APS does not take adults into custody. When working with the elderly, APS can assist with placement into assisted living facilities or nursing homes. The court can also appoint a guardian for an adult.

In Florida, only the court, a law enforcement officer, or a licensed clinician can initiate a Baker Act exam.

Regarding NC:

DCF’s only direct involvement with NC was one APS investigation in 2016. There is no child welfare history.
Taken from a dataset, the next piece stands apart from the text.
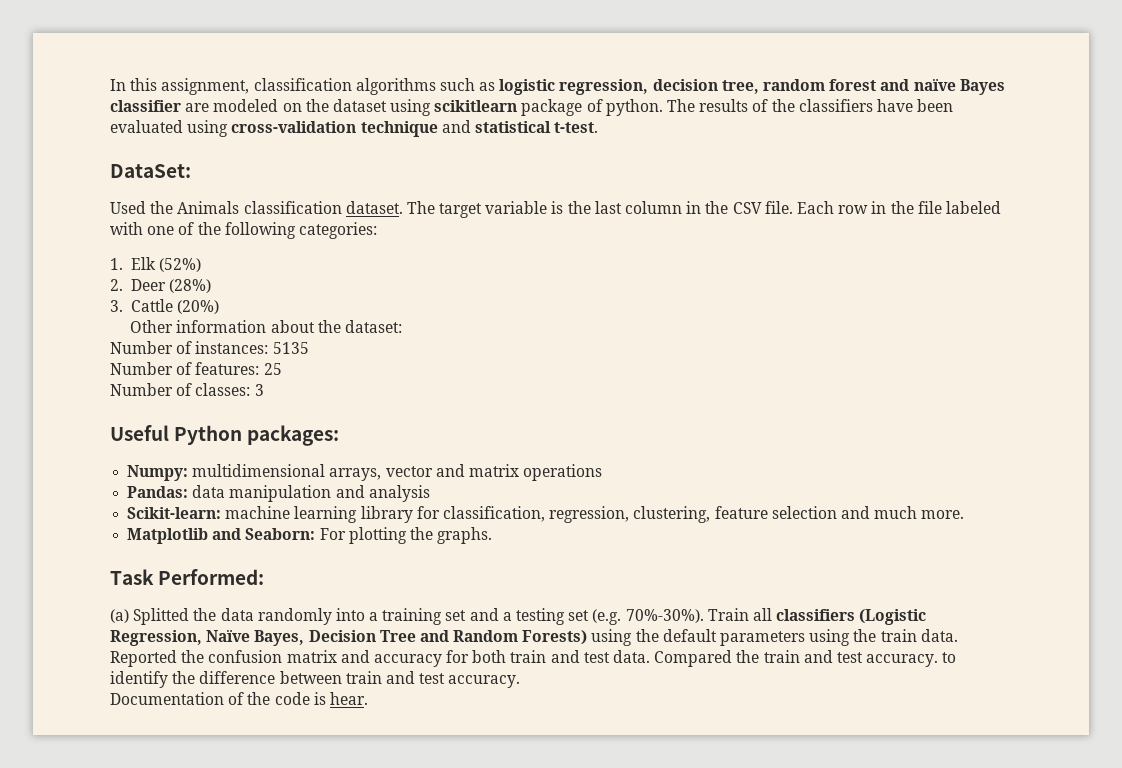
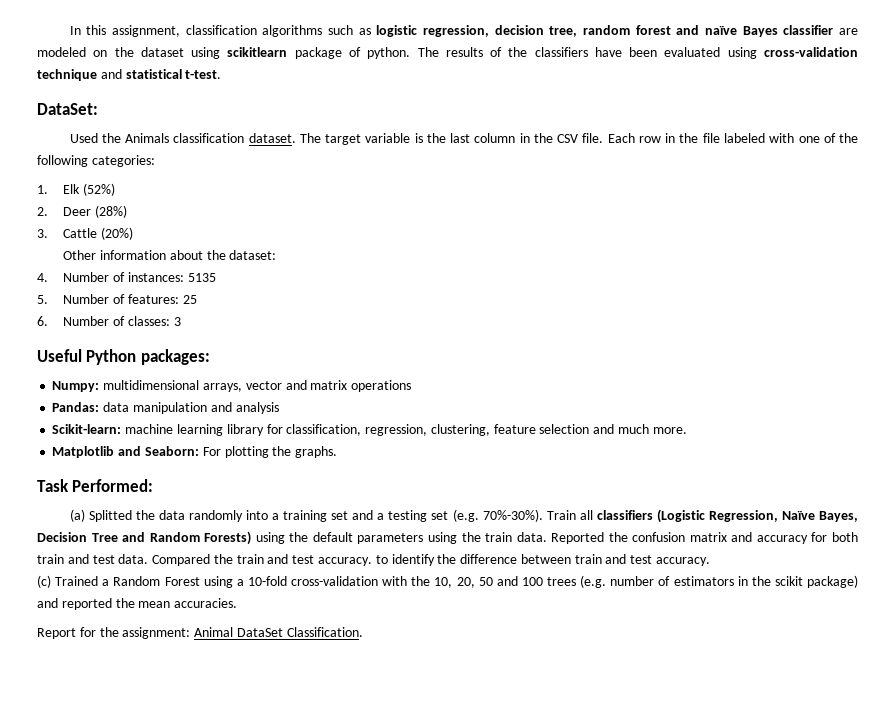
(402, 326) none -> [37,273,48,282] 4.
(309, 348) none -> [37,295,48,304] 5.
(282, 369) none -> [37,316,48,326] 6.
[110,692,368,705] Documentation of the code is hear. -> [37,575,858,588] [37,598,238,610] [37,627,363,639] (c) Trained a Random Forest using a 10-fold cross-validation with the 10, 20, 50 and 100 trees (e.g. number of estimators in the scikit package) and reported the mean accuracies. // Report for the assignment: Animal DataSet Classification.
  • The Florida Abuse Hotline received a report on September 28, 2016, of allegations of inadequate supervision and medical neglect of NC by his caregiver, LC. The report was screened in for an adult protective services investigation to be initiated as the alleged victim was an adult, 18 years old.
  • The Adult Protective Investigator commenced the investigation the same day by contacting the school guidance counselor. The school guidance counselor expressed no concerns of abuse or neglect of NC by his caregiver. The school guidance counselor reported that Henderson Behavioral Health’s mobile crisis unit evaluated NC that day and mental health clinicians for Henderson determined he was not a risk to self or others. Again, this evaluation was not done by DCF but by a licensed mental health clinician.
  • According to DCF records, NC was not committed via the Baker Act at any time.
  • The investigator made face to face contact with NC and LC on September 28 at home. Based on information provided by the school guidance counselor and law enforcement and the investigator’s observation, it was determined NC had the capacity to perform activities of daily life and make decisions.
  • During the September 28 home visit, LC reported that NC did not own a firearm.
  • During the September 28 home visit, LC reported that NC was receiving mental health services from Henderson Behavioral Health.
  • On September 28, the investigator made contact with the crisis counselor at Henderson working with NC and LC and reported that services were in place, would be followed up on, medication was properly managed, and there were no concerns for caregiver abuse or neglect.
  • On September 29, the investigator attempted to make additional contacts to verify information related to the report on NC. The school resource officer was contacted and refused to provide specific information to the investigator. Florida law does not give APS the authority to compel law enforcement to provide additional information during an investigation. It also included a discussion with school personnel and no concerns were relayed. • On September 29, upon questioning by the investigator, NC refused to cooperate further with the investigation. An APS investigator cannot compel an adult with capacity to comply with an investigation.
  • NC was receiving services through Henderson. Additional APS services were not needed based on this engagement.
  • At the 30-day mark of the investigation, an Adult Protective Services Supervisor reviewed the investigator’s work and provided guidance.
  • On November 7 and 8, the investigator made multiple attempts to contact school personnel regarding NC’s status.
  • On November 8, the investigator followed up with LC, who reported that there were no further issues with NC and he was actively receiving case management. No further APS services were identified.
  • DCF’s APS investigation was closed on November 12 based on his caregiver’s protective capacity, in-home services through Henderson, and engagement in school.

This investigation is the only direct interaction DCF had with this individual. In Florida, only the court, a law enforcement officer, or a licensed clinician can initiate a Baker Act exam.